Finalmente, gracias a Dios y por intercesión del Padre Pío, Ángela puede revivir hoy su propia odisea en este libro, tras haber dormitado en el hospital con auténtica dinamita bajo la almohada: “Me operaron el 30 de diciembre de 2015 –recuerda ella, plenamente restablecida-, pero desde finales de 2014 ya me encontraba mal. El médico de cabecera se limitaba a decirme que todo se debía al estrés que tenía por hallarme en el último año de carrera. Aun así, en dos ocasiones fui con mis padres a Urgencias, pero tampoco allí me hicieron el menor caso”. “Hasta que el 27 de diciembre, la tercera vez que acudimos a Urgencias, el destino quiso que me ingresasen. Recuerdo que aquel domingo me desperté ya con gran malestar, advirtiéndoles a mis padres de que era incapaz de soportar el dolor de cabeza, a punto de estallarme. Mi madre me dio una ampolla bebible de Nolotil, pero el dolor no remitió lo más mínimo”.
“Entre tanto, en los últimos meses ya había percibido cierta pérdida de movilidad: subir escaleras me costaba Dios y ayuda, e incluso mover los brazos. Aquel domingo me sentaron por primera vez en una silla de ruedas, conduciéndome hasta el Box número 4 de la UCI [habitáculo cerrado donde se administran los primeros auxilios e instrucciones antes de proceder a la hospitalización].
Había también allí otro paciente de mediana edad. Corrimos la cortina para tener más intimidad los dos, y empezaron las pruebas médicas. “Ingresé a las dos de la tarde y alrededor de las ocho disponían ya del resultado. Primero se lo comunicaron a mis padres: habían detectado un tumor descomunal en mi cerebro, el cual debían extirpar cuanto antes dado que mi vida corría grave peligro.

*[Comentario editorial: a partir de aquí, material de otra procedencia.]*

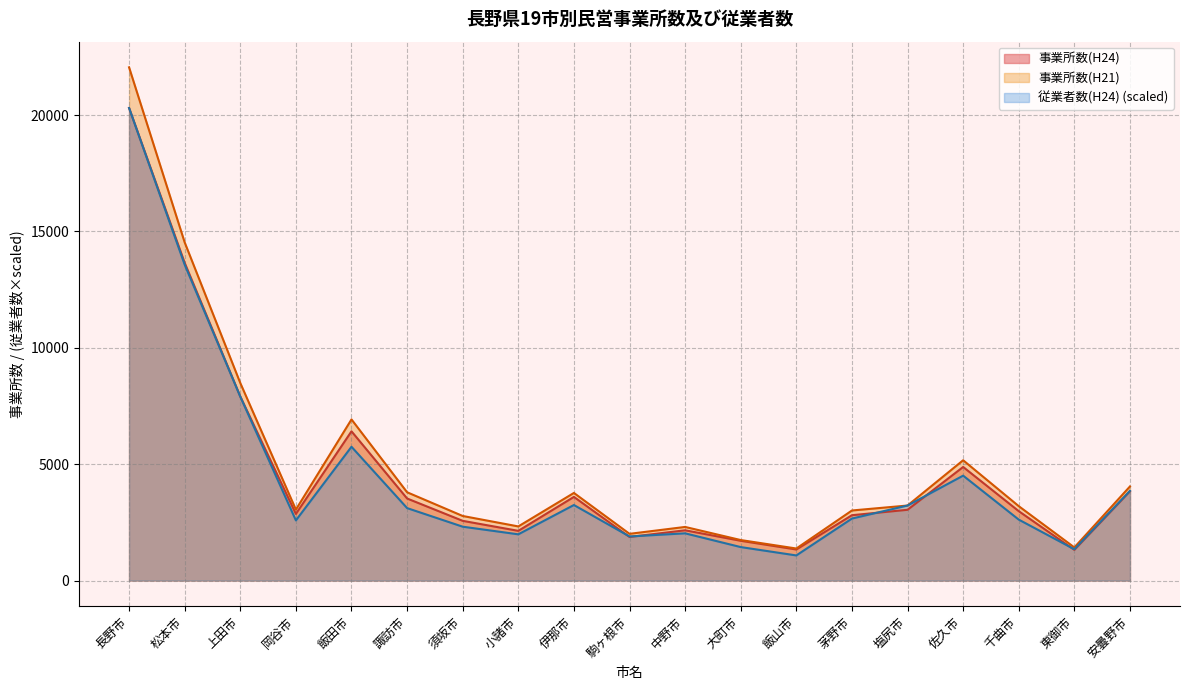

What is the difference between the second highest and second lowest values in the 従業者数(H24) series?

12228.6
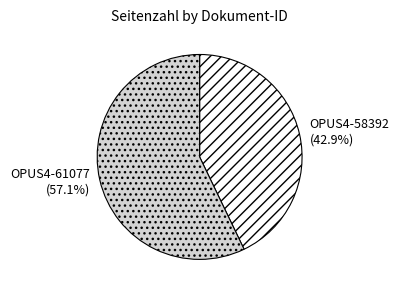

What is the total percentage of OPUS4-61077 and OPUS4-58392?

100.0%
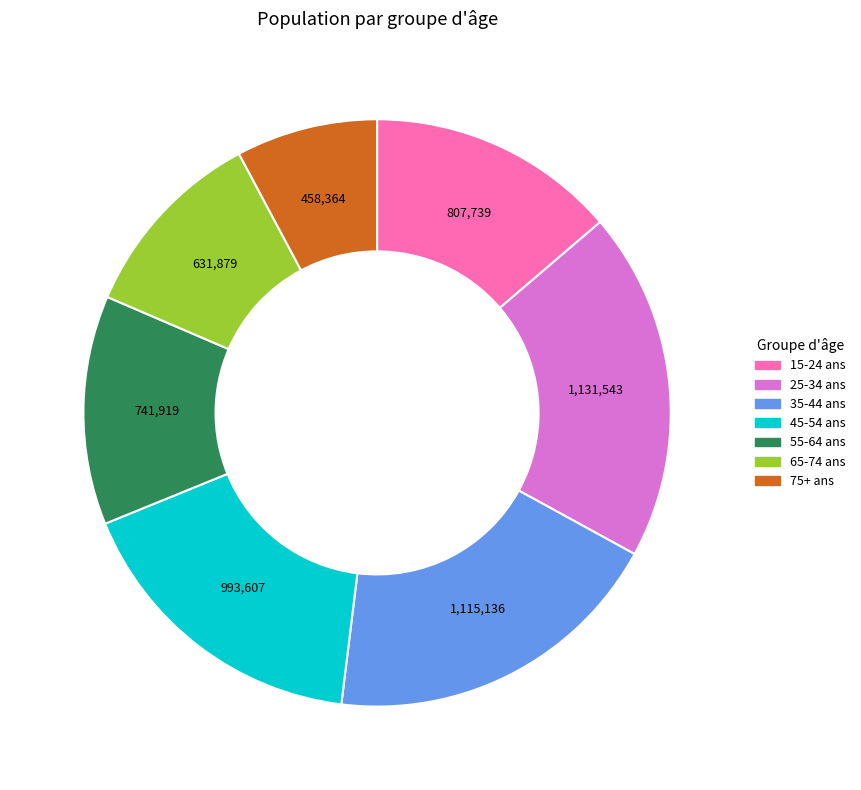

Is there a majority slice in this chart?

No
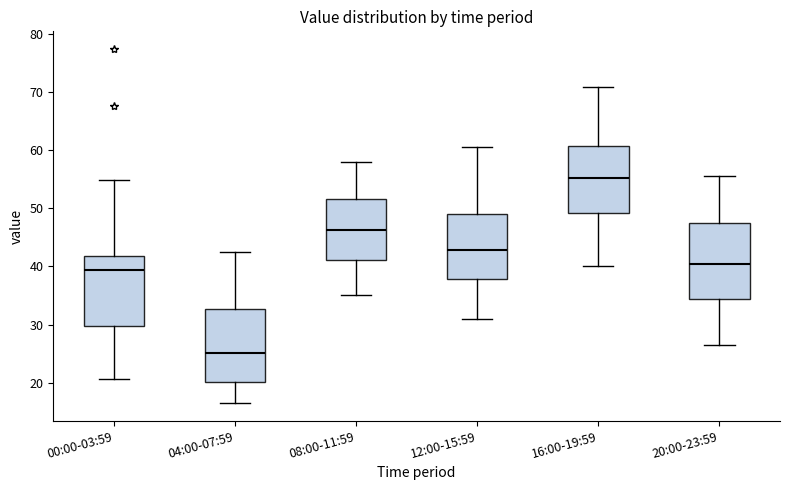

Which box has the lowest median line?

04:00-07:59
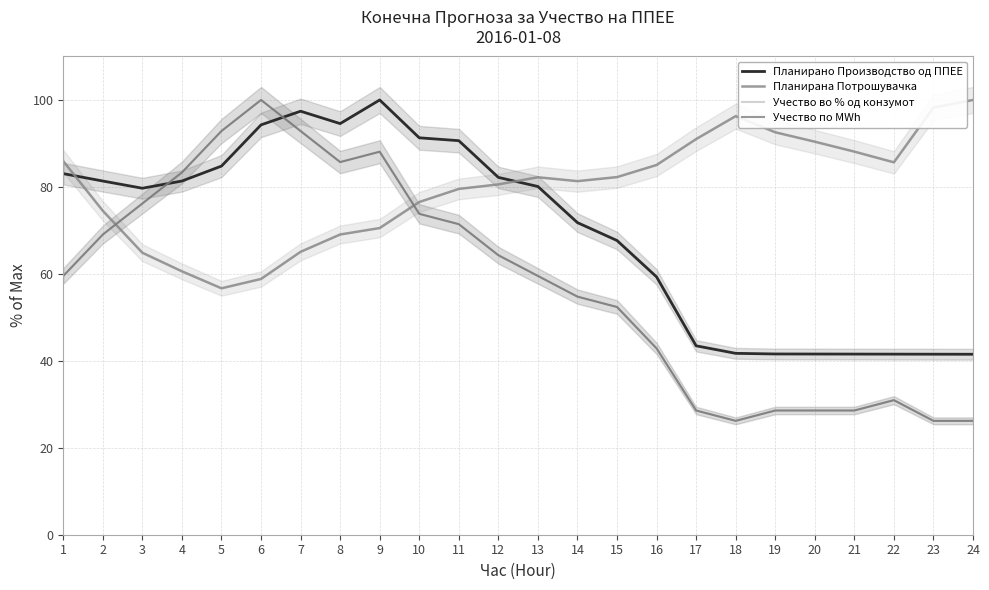

Rank the categories by Планирано Производство од ППЕЕ value from lowest to highest.

24, 23, 22, 21, 20, 19, 18, 17, 16, 15, 14, 3, 13, 2, 4, 12, 1, 5, 11, 10, 6, 8, 7, 9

“Acto seguido, el equipo médico, con su neurocirujana jefe al frente, accedió al box para hacerme partícipe de la fatídica noticia. Antes de nada, la doctora me advirtió que no llorase porque debía ser fuerte para afrontar la situación, reiterando que ella y todo su equipo estaban allí para ayudarme. Pero en cuanto la escuché, no pude evitar derrumbarme. Agarré a mi padre del brazo y lancé una mirada de auxilio a mi madre, sentada frente a mí. Enseguida rompimos los tres a llorar.
“La víspera de la operación, por la tarde, me extrajeron sangre para determinar mi grupo sanguíneo ante una posible transfusión. En la resonancia magnética, el tamaño del tumor era muy grande pero luego, en plena intervención quirúrgica, los cirujanos repararon en que era todavía mayor de lo que esperaban”.